On hospital day 6 the patient was discharged to home with a tentative diagnosis of viral or post viral acute disseminated encephalomyelitis.
One month after discharge, the patient was seen in follow-up and she reported doing well with minimal headaches. She had resumed her normal activities as a high school guidance counselor and was exercising regularly. Repeat MRI showed no significant change from previous, and a repeat lumbar puncture was normal. No further diagnostic studies were done at that time.
Two months later she had another follow-up MRI [Figure 2]. This showed worsening of the previously noted mass effect, causing effacement of the sulci and downward shift with crowding of the cisterns. There was also a new finding of enhancement in the corpus callosum and a small area of enhancement in the left parietal lobe. Upon neuroradiological interpretation, the possibility of a diffuse brain neoplasm, such as gliomatosis cerebri or lymphoma, was raised. Despite these findings, the patient continued to feel well, be in good spirits, and remain fully active.
The following day, the patient was seen in the emergency department of an outside hospital with return of headaches. These were now described as paroxysmal, sharp and stabbing, occipital predominant, and accompanied by nausea and lightheadedness.
Based on the new MRI findings and recent return of symptoms, neuro-oncology recommended an MR spectroscopy scan.. As the overall appearance of this scan was suggestive of intracranial malignancy, a brain biopsy was recommended.
However, prior to the brain biopsy, the patient developed another sudden severe headache after returning home from kayaking with friends. She was described by a witness as “screaming with her back arched and arms and legs straight and stiff”. Emergency medical services were called. En route to the hospital she lost consciousness and died.
Figures 1 and 2
The fixed brain weight was mildly elevated at 1500 grams. The dura was normal. While the gyal-sulcal pattern was normal without frank effacement, subtle expansion of the right hemisphere with slight right-to-left mass effect was evident, particularly on the caudal aspect [Figure 3A]. Mild uncal grooving was apparent, more prominently on the right. Cerebellar tonsilar softness and notching were also noted, more pronounced on the left, which also displayed a dusky discoloration [Figure 3B].
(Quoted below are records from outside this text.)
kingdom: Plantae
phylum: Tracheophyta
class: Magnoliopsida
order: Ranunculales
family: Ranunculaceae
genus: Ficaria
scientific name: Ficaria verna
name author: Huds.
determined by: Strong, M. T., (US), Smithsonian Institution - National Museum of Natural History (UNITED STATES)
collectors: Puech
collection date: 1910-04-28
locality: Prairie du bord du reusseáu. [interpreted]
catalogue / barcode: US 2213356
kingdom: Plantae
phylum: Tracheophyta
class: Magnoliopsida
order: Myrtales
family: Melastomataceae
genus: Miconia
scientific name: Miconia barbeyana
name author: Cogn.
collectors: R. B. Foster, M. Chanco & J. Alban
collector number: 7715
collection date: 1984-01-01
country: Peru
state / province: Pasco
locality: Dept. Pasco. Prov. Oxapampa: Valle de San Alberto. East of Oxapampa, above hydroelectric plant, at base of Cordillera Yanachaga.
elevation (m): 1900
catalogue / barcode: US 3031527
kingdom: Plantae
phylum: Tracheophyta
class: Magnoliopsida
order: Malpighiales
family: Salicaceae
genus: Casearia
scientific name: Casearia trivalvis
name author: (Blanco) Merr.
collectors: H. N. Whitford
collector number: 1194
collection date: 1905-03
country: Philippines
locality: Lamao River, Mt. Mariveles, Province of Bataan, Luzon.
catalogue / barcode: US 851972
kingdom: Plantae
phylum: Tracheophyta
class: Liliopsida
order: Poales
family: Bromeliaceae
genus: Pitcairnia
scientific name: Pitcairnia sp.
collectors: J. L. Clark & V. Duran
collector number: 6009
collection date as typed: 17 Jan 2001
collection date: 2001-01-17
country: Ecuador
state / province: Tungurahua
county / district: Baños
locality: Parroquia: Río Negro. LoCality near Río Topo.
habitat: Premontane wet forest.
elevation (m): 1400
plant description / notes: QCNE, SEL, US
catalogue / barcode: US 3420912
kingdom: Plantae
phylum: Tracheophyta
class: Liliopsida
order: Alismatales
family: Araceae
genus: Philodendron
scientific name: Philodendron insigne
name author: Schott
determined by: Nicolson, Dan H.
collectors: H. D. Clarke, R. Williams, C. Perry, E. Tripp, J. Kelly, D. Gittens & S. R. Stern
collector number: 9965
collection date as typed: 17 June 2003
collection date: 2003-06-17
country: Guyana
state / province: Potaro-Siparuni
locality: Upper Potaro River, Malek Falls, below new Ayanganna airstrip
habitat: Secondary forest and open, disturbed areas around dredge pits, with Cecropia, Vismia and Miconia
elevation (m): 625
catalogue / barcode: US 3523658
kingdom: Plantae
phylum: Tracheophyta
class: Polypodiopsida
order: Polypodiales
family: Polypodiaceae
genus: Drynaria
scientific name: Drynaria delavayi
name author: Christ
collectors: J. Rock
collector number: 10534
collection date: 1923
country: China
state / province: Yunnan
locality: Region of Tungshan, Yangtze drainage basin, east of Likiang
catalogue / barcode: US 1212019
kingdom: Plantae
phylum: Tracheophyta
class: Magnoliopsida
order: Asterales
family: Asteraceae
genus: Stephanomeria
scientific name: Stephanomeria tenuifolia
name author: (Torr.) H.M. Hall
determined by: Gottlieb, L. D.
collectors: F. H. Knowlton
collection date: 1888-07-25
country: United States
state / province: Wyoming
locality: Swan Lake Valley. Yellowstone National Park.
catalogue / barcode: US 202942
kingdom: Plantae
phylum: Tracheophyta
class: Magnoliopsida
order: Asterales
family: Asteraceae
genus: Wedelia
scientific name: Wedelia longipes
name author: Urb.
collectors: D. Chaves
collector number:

Coronal sections of the cerebral hemispheres showed the right centrum semiovale to be of slightly greater apparent mass than the left [Figure 4]. There was subtle expansion and dark discoloration of the right side of the corpus callosum. Serial horizontal sections of the brainstem displayed mild expansion of the right mesencephalon and pons, and areas of duskiness suggestive of early Duret hemorrhages [Figure 3].
Microscopic examination revealed diffuse infiltration of poorly differentiated, anaplastic glial cells, with frequent tumor cell clusters and occasional apoptotic cells, most prominently in the right centrum semiovale, right striatum, and right posterior corpus callosum [Figure 5A-C]. Infiltrating tumor extended into the left frontal and left parietal lobes. Rare atypical cells suspicious for tumor were also encountered in the white matter tracts of the mesencephalon and pons. Marked white matter edema was present in the right and, to a lesser extent, left frontal lobes. The cerebellar tonsils were mildly edematous, with the right showing focal spray hemorrhages into the neuropil.
Based on the findings from general and neuropathological autopsies, the cause of death was determined to be acute transtentorial and foramen magnum herniation secondary to mass effect from cerebral edema and diffuse tumor infiltration.